Increased vaccination could save more than eight million children by 2020, he added, but called on governments and the private sector to do more. "Increased investment
in vaccines by governments and the private sector could help developing countries dramatically reduce child mortality by the end of the decade," Gates said in a statement.

Melinda Gates added: "Vaccines are a miracle -- with just a few doses, they can prevent deadly diseases for a lifetime. "We?ve made vaccines our number-one priority at the Gates Foundation because we?ve seen first hand their incredible impact on children?s lives," she added.

Gates began working full time at the Foundation after leaving Microsoft in July, 2008. He is in Davos as the world's leading philanthropist and his activities again overshadowed those of the political and business elite at the Swiss ski resort. Greek Prime Minister George Papandreou held new meetings seeking to shore up international support for his country's austerity programme as its borrowing costs shoot up and debt problems in Greece and other countries put pressure on the euro.

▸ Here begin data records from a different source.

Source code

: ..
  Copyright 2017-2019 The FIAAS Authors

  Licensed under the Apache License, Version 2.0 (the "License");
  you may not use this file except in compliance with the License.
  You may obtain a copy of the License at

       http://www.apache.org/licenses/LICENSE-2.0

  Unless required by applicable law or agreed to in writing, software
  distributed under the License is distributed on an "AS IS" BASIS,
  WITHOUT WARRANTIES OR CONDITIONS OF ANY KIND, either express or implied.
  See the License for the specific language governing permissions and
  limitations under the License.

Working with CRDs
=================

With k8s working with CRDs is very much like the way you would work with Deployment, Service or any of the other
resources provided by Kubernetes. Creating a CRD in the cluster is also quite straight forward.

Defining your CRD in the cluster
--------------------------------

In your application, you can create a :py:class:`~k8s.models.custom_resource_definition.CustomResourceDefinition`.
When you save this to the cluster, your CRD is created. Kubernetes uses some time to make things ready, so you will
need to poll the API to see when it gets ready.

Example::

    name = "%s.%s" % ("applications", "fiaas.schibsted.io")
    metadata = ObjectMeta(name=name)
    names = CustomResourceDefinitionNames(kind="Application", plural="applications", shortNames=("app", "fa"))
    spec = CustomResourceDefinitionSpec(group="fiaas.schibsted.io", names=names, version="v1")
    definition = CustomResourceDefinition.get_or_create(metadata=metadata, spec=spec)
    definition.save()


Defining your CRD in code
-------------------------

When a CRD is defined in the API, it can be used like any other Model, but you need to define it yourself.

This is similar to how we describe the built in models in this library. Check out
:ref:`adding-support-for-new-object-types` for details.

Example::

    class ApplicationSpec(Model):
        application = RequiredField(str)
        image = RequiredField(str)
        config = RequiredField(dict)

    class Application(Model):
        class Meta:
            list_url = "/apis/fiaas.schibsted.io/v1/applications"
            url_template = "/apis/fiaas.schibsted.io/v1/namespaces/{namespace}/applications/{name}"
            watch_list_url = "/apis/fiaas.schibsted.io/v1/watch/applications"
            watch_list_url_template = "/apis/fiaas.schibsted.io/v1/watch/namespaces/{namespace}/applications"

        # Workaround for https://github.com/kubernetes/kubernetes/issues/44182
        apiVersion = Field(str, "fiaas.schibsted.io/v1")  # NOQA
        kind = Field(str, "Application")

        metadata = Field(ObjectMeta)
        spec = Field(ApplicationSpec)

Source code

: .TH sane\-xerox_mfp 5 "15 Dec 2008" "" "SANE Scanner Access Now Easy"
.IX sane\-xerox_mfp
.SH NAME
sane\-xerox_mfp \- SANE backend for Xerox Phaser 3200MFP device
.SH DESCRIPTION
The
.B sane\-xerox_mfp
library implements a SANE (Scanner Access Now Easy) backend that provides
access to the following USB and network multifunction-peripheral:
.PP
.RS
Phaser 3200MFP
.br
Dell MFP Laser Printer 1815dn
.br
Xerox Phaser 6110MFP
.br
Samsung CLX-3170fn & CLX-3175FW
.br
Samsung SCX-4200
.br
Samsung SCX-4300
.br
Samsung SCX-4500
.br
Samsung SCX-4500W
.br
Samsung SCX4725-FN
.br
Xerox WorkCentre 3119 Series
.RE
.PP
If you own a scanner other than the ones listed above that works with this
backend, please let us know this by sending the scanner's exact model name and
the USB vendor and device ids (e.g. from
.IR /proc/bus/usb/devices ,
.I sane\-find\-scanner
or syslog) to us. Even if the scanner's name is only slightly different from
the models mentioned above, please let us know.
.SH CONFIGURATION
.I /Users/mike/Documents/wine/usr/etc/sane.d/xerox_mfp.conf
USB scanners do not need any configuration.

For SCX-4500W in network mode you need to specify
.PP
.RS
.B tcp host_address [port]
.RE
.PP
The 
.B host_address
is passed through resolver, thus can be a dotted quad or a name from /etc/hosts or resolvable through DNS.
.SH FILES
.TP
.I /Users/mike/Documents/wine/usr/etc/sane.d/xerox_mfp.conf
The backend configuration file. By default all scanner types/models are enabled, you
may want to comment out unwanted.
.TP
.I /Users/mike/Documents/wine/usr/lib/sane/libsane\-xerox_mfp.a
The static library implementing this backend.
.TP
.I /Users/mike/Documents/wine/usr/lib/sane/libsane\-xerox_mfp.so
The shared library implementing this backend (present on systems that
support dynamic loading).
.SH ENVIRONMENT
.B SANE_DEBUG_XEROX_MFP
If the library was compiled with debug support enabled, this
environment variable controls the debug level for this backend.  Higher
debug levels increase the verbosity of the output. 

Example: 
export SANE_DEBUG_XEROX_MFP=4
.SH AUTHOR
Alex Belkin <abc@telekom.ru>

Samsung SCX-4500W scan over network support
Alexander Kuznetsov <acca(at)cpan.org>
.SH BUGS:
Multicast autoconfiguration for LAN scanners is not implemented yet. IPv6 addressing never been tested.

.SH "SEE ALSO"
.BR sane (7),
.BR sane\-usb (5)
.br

Reaffirming his determination to cut the 12.7 percent budget deficit, the prime minister acknowledged the country's troubles over the past year including serious riots in Athens before his socialist PASOK party won an election. "The riots that we had last year were at the height of the scandals in our political life," he said. "Banks were being bailed out then, there was corruption and there was no legitimacy in the political system.

"We have re-established legitimacy and there is great support for us even from the younger generation." Papandreou said: "It is important that whatever we do it is seen as just. It may be painful but it must be seen that we are all paying for the burden." And he insisted that the government would protect the unemployed.